(Excerpt to read)
Our leaders have made a career out of feeding platitudes to the public, while catering to special interests, be they big business lobbies, or union lobbies. When the ship is sinking, the rats jump ship first. I think that has been happening for the last few years, and will continue to happen before the majority will realize that they have been had.

Anonymous said...

"If governments would permit private individuals or banks to mint gold coins and to issue gold certificates, a dual currency system could come into existence that could eventually permit a smooth transition back to a sound gold currency." - Henry Hazlitt

The parallel in education are charter schools. But you can see there are some inherent weaknesses. Charter schools are gambles and they should not be trying to reproduce structurally what public schools have done poorly already.

Their charter is finite - a public school continues with or without successes. It is a bureacratic jumble of social complexity.

I don't understand school official's reluctance toward adopting Singapore Math. It makes the most sense.

Anonymous said...

Insiders know fully well what they are doing to public education - they've made it profitable for themselves. Reform is not a mistake.

Gigi said...

It used to be that textbooks had unit tests, chapter tests, mid-book tests and final tests. With review questions for each chapter and unit. If students couldn't pass the tests, they did not move on. Now, as a student teacher, I see that students are not tested at all. There are not chapter, unit, mid-year or end of year tests in grade school at all. NONE. And very little work is graded on a percentage of correct answers.

Anonymous said...

The content in math instruction has dramatically changed and so have the students, but not the classroom nor the institutions that support it. Its better to put human faces on the teachers and students because they are being scapegoated for a crisis they did not create.

Anonymous said...

Grading students by percentages is impractical and probably leads to two standards anyway. Truthfully, we would have far more failures in school, if all teachers actually graded students on percentages of correct answers given. Only 60% of the students currently graduate on time.

In my case, my classrooms are already filled with students retaking a two-year extended algebra class - some for the third time.

Yes, I will never run out of students to teach, but is it really necessary or wise or just to set a bar where the majority of students will never hurdle - especially given the dismal standards of math reform.

(Directive A) Transcribe the stretch from "I don't understand" through "Gigi said..." in the comment thread on schools and math teaching, keeping every word and punctuation mark unchanged.
(Directive B) Continue the comment thread on schools and math teaching, starting after its final sentence.

(Stored records)

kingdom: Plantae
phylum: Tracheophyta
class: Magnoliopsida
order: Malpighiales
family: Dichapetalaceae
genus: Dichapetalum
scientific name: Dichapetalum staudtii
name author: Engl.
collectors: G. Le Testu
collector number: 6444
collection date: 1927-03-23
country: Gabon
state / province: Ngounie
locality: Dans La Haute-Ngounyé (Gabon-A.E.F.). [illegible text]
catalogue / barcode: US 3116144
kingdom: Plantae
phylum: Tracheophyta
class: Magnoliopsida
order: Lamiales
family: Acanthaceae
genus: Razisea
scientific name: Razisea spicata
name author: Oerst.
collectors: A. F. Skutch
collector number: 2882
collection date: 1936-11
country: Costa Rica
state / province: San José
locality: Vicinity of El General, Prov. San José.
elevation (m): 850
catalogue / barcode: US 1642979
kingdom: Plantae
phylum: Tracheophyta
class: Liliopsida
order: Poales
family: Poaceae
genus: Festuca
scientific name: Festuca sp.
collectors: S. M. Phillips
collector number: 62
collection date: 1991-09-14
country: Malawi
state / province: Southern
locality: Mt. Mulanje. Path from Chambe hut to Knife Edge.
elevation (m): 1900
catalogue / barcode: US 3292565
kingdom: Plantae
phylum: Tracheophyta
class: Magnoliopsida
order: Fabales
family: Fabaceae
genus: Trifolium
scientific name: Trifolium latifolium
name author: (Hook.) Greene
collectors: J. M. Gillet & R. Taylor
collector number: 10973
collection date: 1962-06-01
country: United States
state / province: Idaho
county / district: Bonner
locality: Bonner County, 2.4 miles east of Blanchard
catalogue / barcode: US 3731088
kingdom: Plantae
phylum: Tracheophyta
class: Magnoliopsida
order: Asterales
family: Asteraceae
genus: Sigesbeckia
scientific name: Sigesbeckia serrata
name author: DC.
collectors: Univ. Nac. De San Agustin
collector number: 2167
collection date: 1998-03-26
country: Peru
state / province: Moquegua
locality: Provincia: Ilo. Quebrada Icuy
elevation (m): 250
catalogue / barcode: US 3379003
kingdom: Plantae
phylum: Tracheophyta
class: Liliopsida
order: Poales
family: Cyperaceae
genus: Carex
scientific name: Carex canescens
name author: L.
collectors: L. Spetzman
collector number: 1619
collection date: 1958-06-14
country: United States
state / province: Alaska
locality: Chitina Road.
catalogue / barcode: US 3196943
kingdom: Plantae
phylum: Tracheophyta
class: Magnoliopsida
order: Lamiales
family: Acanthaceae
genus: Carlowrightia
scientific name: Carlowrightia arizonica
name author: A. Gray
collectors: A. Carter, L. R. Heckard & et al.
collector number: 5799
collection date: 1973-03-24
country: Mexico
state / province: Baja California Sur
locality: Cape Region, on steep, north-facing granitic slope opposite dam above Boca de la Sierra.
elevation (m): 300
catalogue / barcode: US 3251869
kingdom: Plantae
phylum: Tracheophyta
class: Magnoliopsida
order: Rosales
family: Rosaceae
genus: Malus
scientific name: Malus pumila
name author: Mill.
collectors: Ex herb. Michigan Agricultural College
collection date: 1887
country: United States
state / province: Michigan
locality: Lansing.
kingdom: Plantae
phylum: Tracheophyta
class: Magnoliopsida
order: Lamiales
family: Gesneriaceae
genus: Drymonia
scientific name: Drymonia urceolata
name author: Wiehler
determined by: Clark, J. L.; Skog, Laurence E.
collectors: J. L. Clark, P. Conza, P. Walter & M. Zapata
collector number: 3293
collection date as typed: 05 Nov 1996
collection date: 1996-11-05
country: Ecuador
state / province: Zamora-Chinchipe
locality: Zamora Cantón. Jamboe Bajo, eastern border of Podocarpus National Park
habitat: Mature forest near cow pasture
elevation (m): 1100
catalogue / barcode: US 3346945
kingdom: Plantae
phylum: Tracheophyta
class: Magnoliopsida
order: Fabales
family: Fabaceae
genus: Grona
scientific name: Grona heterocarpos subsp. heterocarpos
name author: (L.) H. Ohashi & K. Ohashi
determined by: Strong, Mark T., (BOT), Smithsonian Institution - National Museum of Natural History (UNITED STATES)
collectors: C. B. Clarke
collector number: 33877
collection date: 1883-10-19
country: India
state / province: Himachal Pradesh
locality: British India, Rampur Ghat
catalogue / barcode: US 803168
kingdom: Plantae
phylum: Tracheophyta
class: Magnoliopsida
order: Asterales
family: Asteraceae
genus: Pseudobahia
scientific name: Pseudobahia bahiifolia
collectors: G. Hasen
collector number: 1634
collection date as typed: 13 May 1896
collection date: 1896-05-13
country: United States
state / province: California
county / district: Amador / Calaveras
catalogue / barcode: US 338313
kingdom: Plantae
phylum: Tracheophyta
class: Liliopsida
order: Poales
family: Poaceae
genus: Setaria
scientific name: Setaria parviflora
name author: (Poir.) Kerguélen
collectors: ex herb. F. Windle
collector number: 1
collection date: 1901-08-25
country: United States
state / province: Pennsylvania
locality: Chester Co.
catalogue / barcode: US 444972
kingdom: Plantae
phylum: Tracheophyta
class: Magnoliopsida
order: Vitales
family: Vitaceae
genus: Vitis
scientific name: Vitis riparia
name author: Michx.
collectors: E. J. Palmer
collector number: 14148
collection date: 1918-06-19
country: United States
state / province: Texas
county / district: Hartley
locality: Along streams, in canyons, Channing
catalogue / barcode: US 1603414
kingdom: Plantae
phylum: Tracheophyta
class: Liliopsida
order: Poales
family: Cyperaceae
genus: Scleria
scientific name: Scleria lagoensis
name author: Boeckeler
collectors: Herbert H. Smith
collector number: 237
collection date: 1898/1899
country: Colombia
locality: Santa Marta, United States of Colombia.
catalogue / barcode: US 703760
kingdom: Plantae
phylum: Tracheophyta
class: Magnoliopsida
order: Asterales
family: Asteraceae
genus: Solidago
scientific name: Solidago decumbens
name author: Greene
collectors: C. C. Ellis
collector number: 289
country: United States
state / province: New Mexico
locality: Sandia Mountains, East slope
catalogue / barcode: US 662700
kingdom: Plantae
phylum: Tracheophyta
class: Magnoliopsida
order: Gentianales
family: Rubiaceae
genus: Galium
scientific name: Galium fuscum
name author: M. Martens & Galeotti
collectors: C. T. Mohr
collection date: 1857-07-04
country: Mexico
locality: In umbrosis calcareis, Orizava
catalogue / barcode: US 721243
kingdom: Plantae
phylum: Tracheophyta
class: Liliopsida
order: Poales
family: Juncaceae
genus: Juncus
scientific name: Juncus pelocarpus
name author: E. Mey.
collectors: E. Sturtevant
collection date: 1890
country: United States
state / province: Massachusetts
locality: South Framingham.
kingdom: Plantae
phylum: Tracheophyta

(Expected answer A)
I don't understand school official's reluctance toward adopting Singapore Math. It makes the most sense.

Anonymous said...

Insiders know fully well what they are doing to public education - they've made it profitable for themselves. Reform is not a mistake.

Gigi said...

(Expected answer B)
What have students learned? That public education didn't work for them? It is not likely those young adults will go somewhere else - they will stay in your community and someone will have to care and provide for them.

The problem with delinquentism in Washington State has been exceptionally bad. One problem is your state lacks good alternative programs. It also means your communities and teachers lack a certain cultural sensitivity that is needed to address the problem in a larger context.

Gigi said...

Students used to have to meet these hurdles every year - so that by the time they got to your Algebra class, the majority were ready to meet your class' hurdles. What I am talking about is what is happening during the younger years.

This new-new math that the schools I have been in are using - like Investigations - have lessons where the teacher has the students discover algorhithms on their own - rather than ever teach them one. If students don't get it this year, then hopefully they might get it next year. But they are never graded on what they know - just on how hard they work on trying to know. Great - so by the time they get to your Algebra class, you have students who can't multiply and who don't get how to subtract large numbers. And you wonder why they fail your class? Of course they have no hope of figuring it all out in Algebra if they were never required to learn the basics before.

People used to have to pass tests in order to pass a grade. We have NO tests other than state tests every few years now - that is dumb. The only test I have seen given in the third grade is a spelling test on words that should have been covered in the second grade. And it doesn't matter whether the children pass or fail this test - they move on to the next set of words together. Dumb. No mastery is ever expected.

There are no math standards, no grammar standards, no writing standards in the coursework - it is all student discovery. That is fine for G&T kids - but what about kids who aren't little Pythagoruses or Einsteins? We never teach them the basics. And then we wonder why they go on to fail algebra multiple times. This is not how it used to be. You must be too young to remember.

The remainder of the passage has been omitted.